É necessário perguntar-se: o que foi que realmente aconteceu, o que exatamente se disse e se fez? Uma vez que se segue uma resposta adequada a estes questionamentos, como o fruto de um juiz histórico rigoroso, é possível perguntar-se se aquilo que aconteceu, que se dissesse ou se fez, pode ser interpretado como algo em conformidade ou inconformidade com o evangelho, e, no último caso, se os filhos da igreja que agiram no mundo inteiro podendo dar-se conta em formato de contexto em que seja atuando. Somente quando se chega à certeza moral de que aquilo que é feito contra o evangelho em nome da igreja por alguns dos seus filhos haviam sido compreendido por eles como tal, e em consequência evitado, pode ter sentido para uma igreja de hoje pedir perdão pelas culpas do passado (…); O que é o que é o que é o que é o que é o que é o que é o que quer dizer?

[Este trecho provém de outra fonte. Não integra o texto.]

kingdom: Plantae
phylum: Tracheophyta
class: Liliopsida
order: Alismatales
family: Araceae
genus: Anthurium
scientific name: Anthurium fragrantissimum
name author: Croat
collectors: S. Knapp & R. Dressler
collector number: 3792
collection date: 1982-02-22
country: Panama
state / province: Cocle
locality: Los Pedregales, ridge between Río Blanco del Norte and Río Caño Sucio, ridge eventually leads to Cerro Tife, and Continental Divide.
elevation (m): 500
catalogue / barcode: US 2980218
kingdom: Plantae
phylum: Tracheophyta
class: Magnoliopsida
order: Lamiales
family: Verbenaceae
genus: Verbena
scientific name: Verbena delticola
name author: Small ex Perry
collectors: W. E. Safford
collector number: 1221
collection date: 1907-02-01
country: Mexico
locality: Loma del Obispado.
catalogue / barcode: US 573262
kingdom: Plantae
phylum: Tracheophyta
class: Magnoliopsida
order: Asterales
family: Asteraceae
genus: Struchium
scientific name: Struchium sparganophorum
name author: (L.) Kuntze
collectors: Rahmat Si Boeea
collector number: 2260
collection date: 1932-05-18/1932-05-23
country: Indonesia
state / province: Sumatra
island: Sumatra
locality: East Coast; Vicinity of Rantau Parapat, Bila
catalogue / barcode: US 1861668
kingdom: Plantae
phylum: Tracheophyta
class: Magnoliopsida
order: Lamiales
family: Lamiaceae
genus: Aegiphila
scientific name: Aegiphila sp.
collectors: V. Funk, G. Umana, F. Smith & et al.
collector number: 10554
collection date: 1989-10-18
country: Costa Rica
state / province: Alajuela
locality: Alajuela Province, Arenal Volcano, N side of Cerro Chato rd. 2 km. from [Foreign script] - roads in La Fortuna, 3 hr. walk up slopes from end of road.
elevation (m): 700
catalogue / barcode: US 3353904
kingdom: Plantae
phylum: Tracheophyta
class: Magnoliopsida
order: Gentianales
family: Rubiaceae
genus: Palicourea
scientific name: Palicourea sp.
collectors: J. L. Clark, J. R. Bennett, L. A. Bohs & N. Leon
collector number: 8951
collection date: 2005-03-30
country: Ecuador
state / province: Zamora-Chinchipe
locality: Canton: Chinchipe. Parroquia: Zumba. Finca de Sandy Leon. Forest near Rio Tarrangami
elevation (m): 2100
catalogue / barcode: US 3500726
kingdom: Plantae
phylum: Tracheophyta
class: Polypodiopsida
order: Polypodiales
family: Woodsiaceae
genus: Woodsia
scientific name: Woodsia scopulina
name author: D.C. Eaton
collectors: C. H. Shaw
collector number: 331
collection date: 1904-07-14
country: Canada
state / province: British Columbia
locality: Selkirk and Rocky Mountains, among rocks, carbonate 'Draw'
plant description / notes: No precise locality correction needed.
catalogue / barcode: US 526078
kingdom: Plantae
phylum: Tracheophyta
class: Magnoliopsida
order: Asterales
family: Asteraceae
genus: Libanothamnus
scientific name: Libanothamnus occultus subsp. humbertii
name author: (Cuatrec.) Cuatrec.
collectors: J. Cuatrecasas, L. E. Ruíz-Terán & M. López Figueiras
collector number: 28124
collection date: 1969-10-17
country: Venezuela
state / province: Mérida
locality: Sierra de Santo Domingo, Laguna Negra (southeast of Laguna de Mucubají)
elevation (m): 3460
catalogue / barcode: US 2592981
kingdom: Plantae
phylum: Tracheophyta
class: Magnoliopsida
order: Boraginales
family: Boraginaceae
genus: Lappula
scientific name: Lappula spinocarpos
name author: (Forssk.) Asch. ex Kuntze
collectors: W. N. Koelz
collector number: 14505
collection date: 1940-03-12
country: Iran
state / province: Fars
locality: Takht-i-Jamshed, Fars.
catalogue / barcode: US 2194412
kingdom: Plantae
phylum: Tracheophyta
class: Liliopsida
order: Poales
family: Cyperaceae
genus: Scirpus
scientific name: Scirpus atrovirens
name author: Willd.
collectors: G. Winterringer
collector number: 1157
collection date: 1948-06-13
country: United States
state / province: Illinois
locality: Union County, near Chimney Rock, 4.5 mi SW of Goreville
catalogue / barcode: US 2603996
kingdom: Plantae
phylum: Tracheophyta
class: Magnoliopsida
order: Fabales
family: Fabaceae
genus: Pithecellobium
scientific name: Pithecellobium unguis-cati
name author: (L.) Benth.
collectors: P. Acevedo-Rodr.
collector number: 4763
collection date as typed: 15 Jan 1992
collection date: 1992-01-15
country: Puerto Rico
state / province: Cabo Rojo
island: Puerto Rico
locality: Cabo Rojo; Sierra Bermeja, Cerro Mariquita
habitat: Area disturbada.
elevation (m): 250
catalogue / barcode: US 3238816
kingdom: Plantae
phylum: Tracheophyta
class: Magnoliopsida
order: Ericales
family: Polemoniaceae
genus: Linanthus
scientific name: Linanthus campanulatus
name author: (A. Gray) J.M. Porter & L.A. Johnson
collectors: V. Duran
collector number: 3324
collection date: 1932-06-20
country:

Passando ao segundo excerto do mesmo Capítulo, podemos ler:

Estão presentes em todo o mundo, não podem tão pouco faltar na interpretação em que se integram o juízo histórico e juízo teológico; mas exige, em primeiro lugar, que nesse tipo de interpretação, preste a máxima atenção aos elementos de diferenciação e estranheza entre o presente e o passado. Em particular, quando se pretende julgar possíveis edições do passado, é preciso levar em conta com os tempos históricos são diferentes e assim mesmo com os tempos sociológicos e culturais da ação eclesial, pelo que paradigmas e juízos de uma sociedade e de uma época, Ser aplicados de forma errônea na avaliação de outras fases da história, dando origem a não poucos equívocos; são diferentes como pessoas, como instituições e suas respectivas competências; são diferentes dos modos de pensar e os condicionamentos.

mas exige, em primeiro lugar, que nesse tipo de interpretação, preste a máxima atenção aos elementos de diferenciação e estranheza entre o presente e o passado. Em particular, quando se pretende julgar possíveis edições do passado, é preciso levar em conta com os tempos históricos são diferentes e assim mesmo com os tempos sociológicos e culturais da ação eclesial, pelo que paradigmas e juízos de uma sociedade e de uma época, Ser aplicados de forma errônea na avaliação de outras fases da história, dando origem a não poucos equívocos; são diferentes como pessoas, como instituições e suas respectivas competências; são diferentes dos modos de pensar e os condicionamentos.

Sobre o “princípio da historicidade” (5,1) diz:

Precisamente na medida em que cada ato humano pertence a quem o realiza, cada um individualidade individual e cada sociedade escolhe e atua no interior de um determinado horizonte de tempo e espaço. Para ver o conteúdo completo dos seres humanos e os dinamismos, eles devem ser enviados, portanto, não estão em pleno direito; apenas assim poderemos receba a conhecer como suas motivações e seus princípios Morais. Não há dúvida de que não existe nenhum problema de execução.

Para ver o conteúdo completo dos seres humanos e os dinamismos, eles devem ser enviados, portanto, não estão em pleno direito; apenas assim poderemos receba a conhecer como suas motivações e seus princípios Morais. Não há dúvida de que não existe nenhum problema de execução.